Start of EXERCISE TEXT

Greedy matching of Terminals inside a Rule #242

trulede · 2018-09-29T20:19:26Z

Hello,

I'm getting started with Lark and trying to implement a very basic DSL where for a given line of DSL code the first world is the "instruction" and everything following that are parameters, up until an optional Newline character.

This is the grammar:

dsl_grammer = r"""
    start: instruction+

    instruction:  "foo" (EXP | WORD)* _NL?               -> foo_msg
                | "bar" (EXP | WORD)* _NL?               -> bar_msg
                | "repeat" NUMBER code_block -> repeat

    code_block: "{" instruction+ "}"
    EXP: "$" WORD

    %import common.WORD
    %import common.INT -> NUMBER
    %import common.WS
    %import common.NEWLINE -> _NL
    %ignore WS
"""

and the input:

foo one bar two
bar one

the problem is that the grammer is matching two instructions from the first line, i.e. "foo one" and then "bar two", but what I want is for one instruction "foo" with parameters "one bar two".

Any hints on how to achieve that?

Thanks.

The text was updated successfully, but these errors were encountered:

erezsh · 2018-09-29T20:40:55Z

You speak of lines, but you made the newline optional: _NL?

So, the interpretation of "foo one -- bar two" is correct.

In other words, you have ambiguity in your grammar.

I assume you're using Earley, so the solution in simply on of the following two:

Remove the ambiguity
Use priority to choose the correct derivation. Or, specify ambiguity="explicit" and choose the right one in your code.

Let me know if you're having trouble or need any more assistance.

End of EXERCISE TEXT
Start of EXTRACTED RECORDS

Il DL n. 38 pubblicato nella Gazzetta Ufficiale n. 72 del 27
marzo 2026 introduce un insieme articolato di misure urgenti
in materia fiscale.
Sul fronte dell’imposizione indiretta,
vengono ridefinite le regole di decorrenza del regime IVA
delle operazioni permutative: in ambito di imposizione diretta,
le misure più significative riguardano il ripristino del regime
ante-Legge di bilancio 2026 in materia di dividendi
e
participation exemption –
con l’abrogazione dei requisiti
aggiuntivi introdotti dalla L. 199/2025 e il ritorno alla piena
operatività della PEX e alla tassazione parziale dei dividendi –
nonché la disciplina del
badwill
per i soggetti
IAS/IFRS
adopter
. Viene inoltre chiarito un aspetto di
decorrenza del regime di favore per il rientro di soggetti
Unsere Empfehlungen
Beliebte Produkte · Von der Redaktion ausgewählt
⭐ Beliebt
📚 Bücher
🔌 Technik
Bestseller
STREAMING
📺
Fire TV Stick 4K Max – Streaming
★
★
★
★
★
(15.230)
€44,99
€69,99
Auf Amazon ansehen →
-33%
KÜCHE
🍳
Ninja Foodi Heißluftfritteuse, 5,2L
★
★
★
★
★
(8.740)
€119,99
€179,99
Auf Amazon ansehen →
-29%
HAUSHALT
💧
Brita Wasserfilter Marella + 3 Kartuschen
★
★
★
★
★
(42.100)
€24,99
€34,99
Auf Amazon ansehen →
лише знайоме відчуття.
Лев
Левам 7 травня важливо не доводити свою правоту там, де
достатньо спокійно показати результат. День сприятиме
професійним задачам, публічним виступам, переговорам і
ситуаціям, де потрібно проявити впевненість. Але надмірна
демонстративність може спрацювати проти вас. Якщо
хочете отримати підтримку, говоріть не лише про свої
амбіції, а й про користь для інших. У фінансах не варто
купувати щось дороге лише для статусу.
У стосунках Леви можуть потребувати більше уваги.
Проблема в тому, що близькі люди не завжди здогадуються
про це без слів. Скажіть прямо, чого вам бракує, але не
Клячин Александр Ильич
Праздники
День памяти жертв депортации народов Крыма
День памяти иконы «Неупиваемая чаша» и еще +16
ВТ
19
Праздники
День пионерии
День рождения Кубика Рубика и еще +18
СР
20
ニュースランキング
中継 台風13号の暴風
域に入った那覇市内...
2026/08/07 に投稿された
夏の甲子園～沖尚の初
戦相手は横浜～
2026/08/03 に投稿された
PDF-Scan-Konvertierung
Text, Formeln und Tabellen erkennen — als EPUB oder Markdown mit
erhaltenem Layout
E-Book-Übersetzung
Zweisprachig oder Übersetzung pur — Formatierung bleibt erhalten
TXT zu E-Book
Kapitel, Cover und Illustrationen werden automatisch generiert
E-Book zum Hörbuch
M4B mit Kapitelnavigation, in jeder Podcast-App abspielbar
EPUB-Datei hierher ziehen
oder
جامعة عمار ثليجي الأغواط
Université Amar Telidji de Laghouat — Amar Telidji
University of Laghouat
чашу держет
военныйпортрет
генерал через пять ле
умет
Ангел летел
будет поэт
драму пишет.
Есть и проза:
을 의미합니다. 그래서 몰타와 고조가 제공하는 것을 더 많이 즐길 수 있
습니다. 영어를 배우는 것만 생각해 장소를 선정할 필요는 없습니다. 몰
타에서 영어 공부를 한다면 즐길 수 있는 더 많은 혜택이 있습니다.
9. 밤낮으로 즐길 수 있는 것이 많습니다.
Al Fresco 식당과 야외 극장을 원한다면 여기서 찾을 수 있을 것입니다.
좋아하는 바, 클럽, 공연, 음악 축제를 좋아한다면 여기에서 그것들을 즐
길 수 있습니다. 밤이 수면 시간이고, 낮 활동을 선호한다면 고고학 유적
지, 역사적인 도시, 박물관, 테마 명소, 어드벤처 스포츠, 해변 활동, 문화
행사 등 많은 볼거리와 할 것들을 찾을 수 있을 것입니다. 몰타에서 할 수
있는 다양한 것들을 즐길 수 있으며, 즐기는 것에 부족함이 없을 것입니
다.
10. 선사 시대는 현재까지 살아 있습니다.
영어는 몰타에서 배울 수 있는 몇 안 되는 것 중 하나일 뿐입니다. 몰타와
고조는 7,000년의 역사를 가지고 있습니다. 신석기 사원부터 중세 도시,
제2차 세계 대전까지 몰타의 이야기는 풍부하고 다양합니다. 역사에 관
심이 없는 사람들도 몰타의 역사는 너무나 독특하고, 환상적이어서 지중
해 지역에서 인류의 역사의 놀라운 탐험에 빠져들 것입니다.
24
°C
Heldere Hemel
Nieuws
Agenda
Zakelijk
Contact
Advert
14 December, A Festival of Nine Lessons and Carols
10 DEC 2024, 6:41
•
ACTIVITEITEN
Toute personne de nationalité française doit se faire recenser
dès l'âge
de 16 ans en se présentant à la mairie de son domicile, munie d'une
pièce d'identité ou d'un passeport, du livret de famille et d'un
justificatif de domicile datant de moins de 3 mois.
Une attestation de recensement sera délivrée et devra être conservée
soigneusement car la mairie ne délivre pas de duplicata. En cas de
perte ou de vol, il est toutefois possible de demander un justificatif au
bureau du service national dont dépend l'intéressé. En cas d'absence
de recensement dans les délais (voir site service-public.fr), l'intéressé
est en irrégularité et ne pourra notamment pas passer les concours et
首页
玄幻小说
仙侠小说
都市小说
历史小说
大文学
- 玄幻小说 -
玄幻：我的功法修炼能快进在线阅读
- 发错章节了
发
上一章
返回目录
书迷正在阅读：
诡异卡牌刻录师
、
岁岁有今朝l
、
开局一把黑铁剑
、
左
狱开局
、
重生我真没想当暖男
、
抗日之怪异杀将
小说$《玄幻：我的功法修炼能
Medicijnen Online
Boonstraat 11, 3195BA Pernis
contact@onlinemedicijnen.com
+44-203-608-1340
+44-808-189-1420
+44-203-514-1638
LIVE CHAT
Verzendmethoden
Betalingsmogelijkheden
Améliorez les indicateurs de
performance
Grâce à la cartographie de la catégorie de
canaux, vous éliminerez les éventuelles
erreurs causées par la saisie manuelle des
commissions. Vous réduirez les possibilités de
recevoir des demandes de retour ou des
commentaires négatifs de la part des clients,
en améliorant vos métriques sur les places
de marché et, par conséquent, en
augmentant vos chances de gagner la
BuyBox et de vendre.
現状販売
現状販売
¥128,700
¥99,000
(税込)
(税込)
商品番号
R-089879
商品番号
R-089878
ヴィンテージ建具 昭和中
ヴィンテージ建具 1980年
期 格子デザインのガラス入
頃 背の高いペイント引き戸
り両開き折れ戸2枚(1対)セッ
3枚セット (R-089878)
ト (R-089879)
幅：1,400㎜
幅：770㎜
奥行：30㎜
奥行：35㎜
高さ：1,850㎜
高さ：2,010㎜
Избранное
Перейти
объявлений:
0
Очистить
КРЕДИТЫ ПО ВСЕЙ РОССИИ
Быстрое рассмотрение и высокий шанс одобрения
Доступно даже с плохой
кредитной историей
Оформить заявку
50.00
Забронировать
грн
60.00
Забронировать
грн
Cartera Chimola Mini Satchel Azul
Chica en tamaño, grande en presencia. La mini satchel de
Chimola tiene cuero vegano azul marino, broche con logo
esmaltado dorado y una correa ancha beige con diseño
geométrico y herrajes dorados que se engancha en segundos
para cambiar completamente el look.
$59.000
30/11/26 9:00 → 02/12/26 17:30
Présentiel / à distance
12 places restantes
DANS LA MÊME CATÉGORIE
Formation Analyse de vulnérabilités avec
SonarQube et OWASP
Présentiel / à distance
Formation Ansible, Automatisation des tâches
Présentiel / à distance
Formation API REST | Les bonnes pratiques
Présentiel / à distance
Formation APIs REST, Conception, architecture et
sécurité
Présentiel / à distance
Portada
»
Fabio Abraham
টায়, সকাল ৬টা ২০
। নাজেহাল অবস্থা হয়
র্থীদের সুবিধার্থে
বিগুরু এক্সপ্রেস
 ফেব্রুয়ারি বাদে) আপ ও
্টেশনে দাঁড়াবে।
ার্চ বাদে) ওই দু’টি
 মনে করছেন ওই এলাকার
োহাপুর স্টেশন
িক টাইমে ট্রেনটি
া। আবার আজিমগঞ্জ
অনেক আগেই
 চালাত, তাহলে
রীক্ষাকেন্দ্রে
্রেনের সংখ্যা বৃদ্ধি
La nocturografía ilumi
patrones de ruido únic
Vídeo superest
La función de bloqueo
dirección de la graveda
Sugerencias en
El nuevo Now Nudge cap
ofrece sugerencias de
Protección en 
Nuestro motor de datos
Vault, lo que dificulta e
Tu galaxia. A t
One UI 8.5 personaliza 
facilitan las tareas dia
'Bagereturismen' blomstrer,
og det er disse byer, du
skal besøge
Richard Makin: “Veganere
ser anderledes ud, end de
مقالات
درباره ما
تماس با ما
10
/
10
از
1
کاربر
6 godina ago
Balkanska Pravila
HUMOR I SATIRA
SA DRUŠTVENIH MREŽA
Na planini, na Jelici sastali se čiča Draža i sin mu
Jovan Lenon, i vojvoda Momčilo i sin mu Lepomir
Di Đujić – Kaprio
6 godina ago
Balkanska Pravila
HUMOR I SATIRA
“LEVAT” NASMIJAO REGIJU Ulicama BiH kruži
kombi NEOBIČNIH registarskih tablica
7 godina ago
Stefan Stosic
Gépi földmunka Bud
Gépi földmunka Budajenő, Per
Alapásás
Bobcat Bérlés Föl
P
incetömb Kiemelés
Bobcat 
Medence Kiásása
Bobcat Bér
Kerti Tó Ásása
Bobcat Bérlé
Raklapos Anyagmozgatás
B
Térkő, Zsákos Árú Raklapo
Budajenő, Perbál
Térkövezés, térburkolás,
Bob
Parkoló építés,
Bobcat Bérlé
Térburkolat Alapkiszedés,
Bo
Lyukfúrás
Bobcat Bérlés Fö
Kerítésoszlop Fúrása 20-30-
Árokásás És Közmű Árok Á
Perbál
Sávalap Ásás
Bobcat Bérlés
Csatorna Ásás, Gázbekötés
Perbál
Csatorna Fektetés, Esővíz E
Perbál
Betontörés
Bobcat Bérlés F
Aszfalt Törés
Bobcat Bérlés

End of EXTRACTED RECORDS

_EXERCISE 1:_ Summarize the Lark grammar thread in two sentences.
_EXERCISE 2:_ Write the next post in the Lark grammar thread, following the last reply.

_ANSWER AREA 1:_ A user building a basic DSL with Lark reports that the grammar parses the line "foo one bar two" as two instructions, "foo one" and "bar two," instead of one "foo" instruction with the parameters "one bar two." The reply says the grammar is ambiguous because the newline was made optional, and, assuming Earley, suggests either removing the ambiguity or using priority to pick the correct derivation, or else specifying ambiguity="explicit" and choosing the right one in code.

_ANSWER AREA 2:_
trulede · 2018-09-29T21:49:04Z

Its a bit strange, I can run the same code several times, without any changes, and get different parsing results:

trule@timimac [lark]$ python3 lark_dsl.py 
Tree(start, [Tree(foo_msg, [Token(WORD, 'one'), Token(WORD, 'bar'), Token(WORD, 'two')]), Tree(bar_msg, [Token(WORD, 'two'), Token(VAR, '$foo'), Token(WORD, 'one')]), Tree(instruction, [])])
FOO: one bar two
BAR: one $foo two
trule@timimac [lark]$ python3 lark_dsl.py 
Tree(start, [Tree(foo_msg, [Token(WORD, 'one'), Token(WORD, 'bar'), Token(WORD, 'two')]), Tree(bar_msg, [Token(WORD, 'two'), Token(VAR, '$foo'), Token(WORD, 'one')]), Tree(instruction, [])])
FOO: one bar two
BAR: one $foo two
trule@timimac [lark]$ python3 lark_dsl.py 
Tree(start, [Tree(foo_msg, [Token(WORD, 'one'), Token(WORD, 'bar'), Token(WORD, 'two'), Token(WORD, 'bar'), Token(WORD, 'two'), Token(VAR, '$foo'), Token(WORD, 'one')]), Tree(instruction, [])])
FOO: one bar two bar two $foo one
trule@timimac [lark]$ python3 lark_dsl.py 
Tree(start, [Tree(foo_msg, [Token(WORD, 'one'), Token(WORD, 'bar'), Token(WORD, 'two')]), Tree(bar_msg, [Token(WORD, 'two'), Token(VAR, '$foo'), Token(WORD, 'one')]), Tree(instruction, [])])
FOO: one bar two
BAR: one $foo two
trule@timimac [lark]$

That is with the following grammar:

dsl_grammer = r"""
    start: instruction+

    instruction:  "foo" (VAR | WORD)* _NL      -> foo_msg
                | "bar" (VAR | WORD)* _NL      -> bar_msg
                | "end"

    VAR: "$" WORD
    WORD.2: WORDX
    _NL: NEWLINE

    %import common.WORD -> WORDX
    %import common.WS
    %import common.NEWLINE
    %ignore WS
"""

and this input:

foo one bar two
bar two $foo one
end

SO ... I think the priority might have helped, but really, I'm not so sure, because when I take it away again ... I still get both the desired and not-so-desired results. Making _NL required as a part of the match was more helpful, so I have to append a newline to the code to be sure it will parse the last line correctly - at least I think I do ;-)

trulede · 2018-09-30T07:06:55Z

I see that there is issue #81 which may be the same problem regarding changing results. When I use the LALR I get an error which suggests the grammar is still ambiguous. This makes me wonder, is it possible to make a grammar which can handle this?

It must be possible, perhaps the approach I have is wrong. What I want to do is first split the text into lines, then match the first word in each line to an instruction, and have any remaining words in that line as a collection of parameters to the instruction.

If I had a grammar with some hierarchy then perhaps I could achieve that.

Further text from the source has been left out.